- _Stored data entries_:
========================================

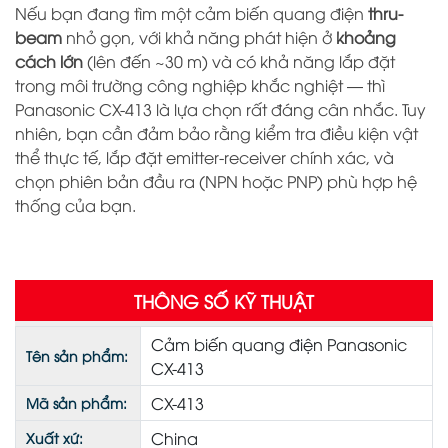
Nếu bạn đang tìm một cảm biến quang điện
thru-
beam
nhỏ gọn, với khả năng phát hiện ở
khoảng
cách lớn
(lên đến ~30 m) và có khả năng lắp đặt
trong môi trường công nghiệp khắc nghiệt — thì
Panasonic CX-413 là lựa chọn rất đáng cân nhắc. Tuy
nhiên, bạn cần đảm bảo rằng kiểm tra điều kiện vật
thể thực tế, lắp đặt emitter-receiver chính xác, và
chọn phiên bản đầu ra (NPN hoặc PNP) phù hợp hệ
thống của bạn.
THÔNG SỐ KỸ THUẬT
Cảm biến quang điện Panasonic
Tên sản phẩm:
CX-413
CX-413
Mã sản phẩm:
China
Xuất xứ:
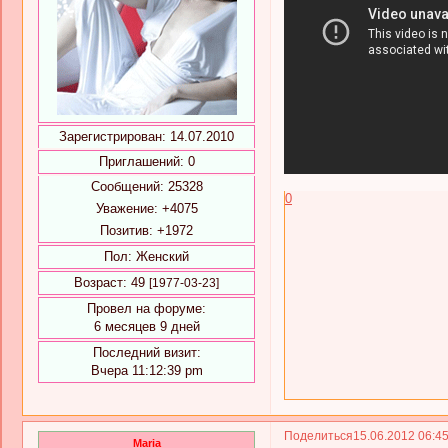
Зарегистрирован
: 14.07.2010
Приглашений:
0
Сообщений:
25328
0
Уважение:
+4075
Позитив:
+1972
Пол:
Женский
Возраст:
49
[1977-03-23]
Провел на форуме:
6 месяцев 9 дней
Последний визит:
Вчера 11:12:39 pm
Поделиться
15.06.2012 06:4
Maria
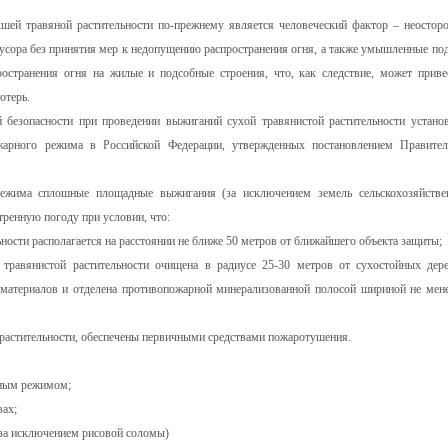
шей травяной растительности по-прежнему является человеческий фактор – неостор
мусора без принятия мер к недопущению распространения огня, а также умышленные по
ространения огня на жилые и подсобные строения, что, как следствие, может приве
отерь.
безопасности при проведении выжиганий сухой травянистой растительности устано
жарного режима в Российской Федерации, утвержденных постановлением Правител
ежима сплошные площадные выжигания (за исключением земель сельскохозяйстве
тренную погоду при условии, что:
ности располагается на расстоянии не ближе 50 метров от ближайшего объекта защиты;
травянистой растительности очищена в радиусе 25-30 метров от сухостойных дере
 материалов и отделена противопожарной минерализованной полосой шириной не мене
 растительности, обеспечены первичными средствами пожаротушения.
ным режимом;
ах;
(за исключением рисовой соломы)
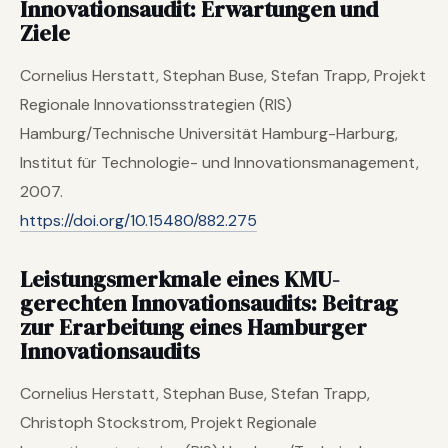
Innovationsaudit: Erwartungen und
Ziele
Cornelius Herstatt, Stephan Buse, Stefan Trapp, Projekt
Regionale Innovationsstrategien (RIS)
Hamburg/Technische Universität Hamburg-Harburg,
Institut für Technologie- und Innovationsmanagement,
2007.
https://doi.org/10.15480/882.275
Leistungsmerkmale eines KMU-
gerechten Innovationsaudits: Beitrag
zur Erarbeitung eines Hamburger
Innovationsaudits
Cornelius Herstatt, Stephan Buse, Stefan Trapp,
Christoph Stockstrom, Projekt Regionale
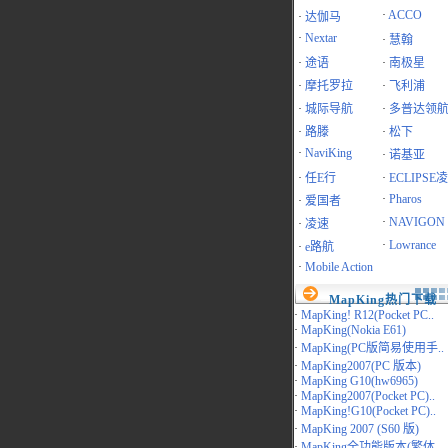
·
ACCO
·
达伽马
·
Nextar
·
慧翰
·
途语
·
南极星
·
摩托罗拉
·
飞利浦
·
城际导航
·
多普达领
·
路滕
·
松下
·
NaviKing
·
诺基亚
·
任E行
·
ECLIPSE
·
Pharos
·
爱国者
·
NAVIGON
·
凌速
·
Lowrance
·
e路航
·
Mobile Action
MapKing热门下载
·
MapKing! R12(Pocket PC..
·
MapKing(Nokia E61)
·
MapKing(PC版简易使用手..
·
MapKing2007(PC 版本)
·
MapKing G10(hw6965)
·
MapKing2007(Pocket PC)..
·
MapKing!G10(Pocket PC)..
·
MapKing 2007 (S60 版)
·
MapKing全功能版本(繁体..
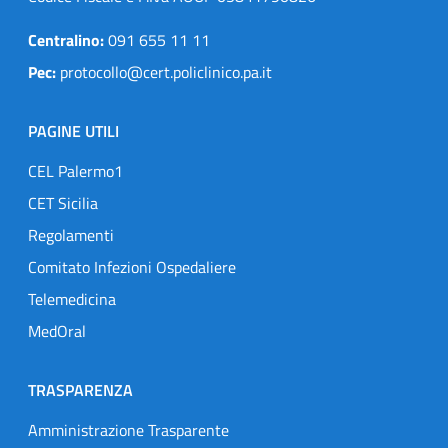
Centralino:
091 655 11 11
Pec:
protocollo@cert.policlinico.pa.it
PAGINE UTILI
CEL Palermo1
CET Sicilia
Regolamenti
Comitato Infezioni Ospedaliere
Telemedicina
MedOral
TRASPARENZA
Amministrazione Trasparente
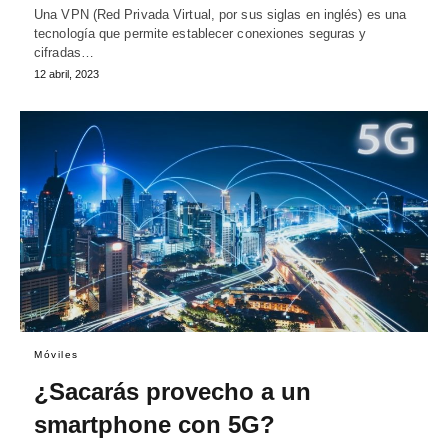
Una VPN (Red Privada Virtual, por sus siglas en inglés) es una
tecnología que permite establecer conexiones seguras y
cifradas…
12 abril, 2023
Móviles
¿Sacarás provecho a un
smartphone con 5G?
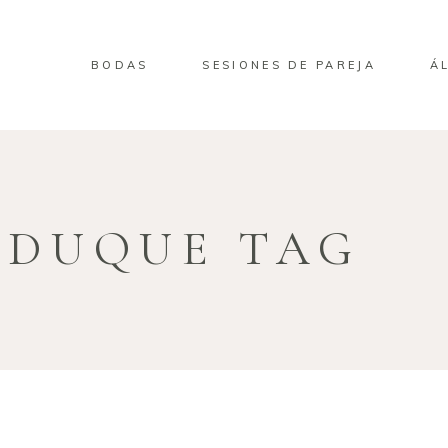
BODAS
SESIONES DE PAREJA
Á
 DUQUE TAG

========================================

- _Task objective_: Which lines in the stored data entries above contain the string "Stephan"? Copy each of those lines.

- _Response to this exercise_:
Cornelius Herstatt, Stephan Buse, Stefan Trapp, Projekt
Cornelius Herstatt, Stephan Buse, Stefan Trapp,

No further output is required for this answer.